On Thursday, the Senate Economic Growth Committee will consider legislation that CIANJ has long-supported and with which regular blog readers are very familiar - the Urban Enterprise Zone Jobs Scholarship Act. The bill (S-1607) would allow corporations to receive a 100% tax credit for dollars contributed to scholarship organizations in seven New Jersey cities.

The organizations would then distribute the funds in the form of scholarships to poor children in these cities to be used at public or non-public schools. Scholarship amounts would be set at roughly $6,000 per-pupil for grades K-8 and $9,000 for students in grades 9-12. This would lower the state's per-pupil expenses by between 40% and 60% for each scholarship recipient. Plus, students would undergo testing to ensure student achievement is being improved.

Senator Ray Lesniak, Chairman of the Economic Growth Committee, has written about the legislation on his NJVoices blog. Both he and Senator Tom Kean, Jr. have sponsored the bill, which would offer taxpayer savings while improving student achievement in the seven pilot districts. As Senator Lesniak aptly notes,

Just a few stats serve to describe the taxation sword of Damocles hanging over our heads. New Jersey has the highest public school per-pupil spending in the U.S.: more than double that of parochial schools. [Should private schools continue to close], More teachers would have to be hired, at the highest average salaries in the nation. Our unfunded liability for teacher pensions and retirement healthcare--already the highest per capita in the U.S.--would rise again. And new schools would have to be built to accommodate the additional students--while existing parochial schools were left empty and unused.

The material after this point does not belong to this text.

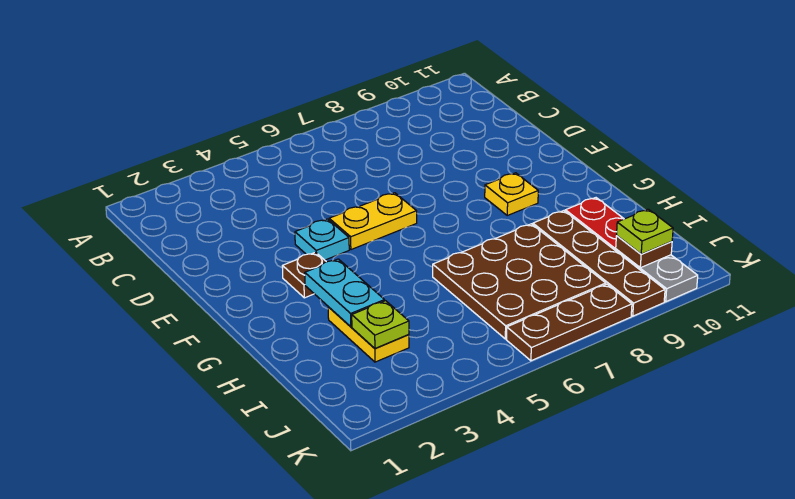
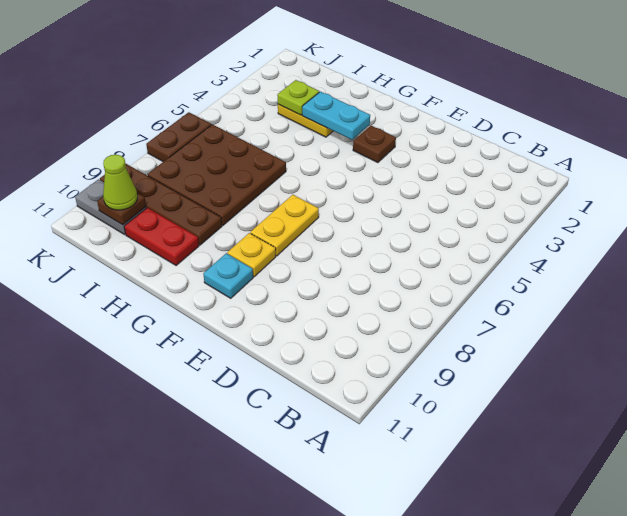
cyan 1x1 plate [295,219,349,260] -> cyan 1x1 plate moved to [203,253,253,298]
yellow 1x2 plate [329,193,417,250] -> yellow 1x2 plate moved to [250,195,319,256]
lime 1x1 plate [617,209,673,254] -> lime 1x1 cone [103,155,137,210]
brown 1x3 plate [507,284,632,361] -> brown 1x2 plate [146,112,211,162]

Those who oppose S-1607 argue that New Jersey cannot afford the $24 million first year cost at a time of fiscal distress when other services are being pared. I say New Jersey cannot afford not to preserve its faith-based school systems.

If we allow these financially distressed schools to close, educating its students in far more expensive public schools would far exceed the cost of the scholarship program. It would also leave these same taxpayers with a Hobson's choice: either tolerate further overcrowding in the public schools or pour yet more billions into additional public school buildings. This would be fiscal irresponsibility at its worst.

Similar programs have already been launched in states such as Pennsylvania and Arizona, benefitting tens of thousands of children and the taxpayers alike. Giving New Jersey's inner-city school children the same opportunity should be a priority of legislators everywhere.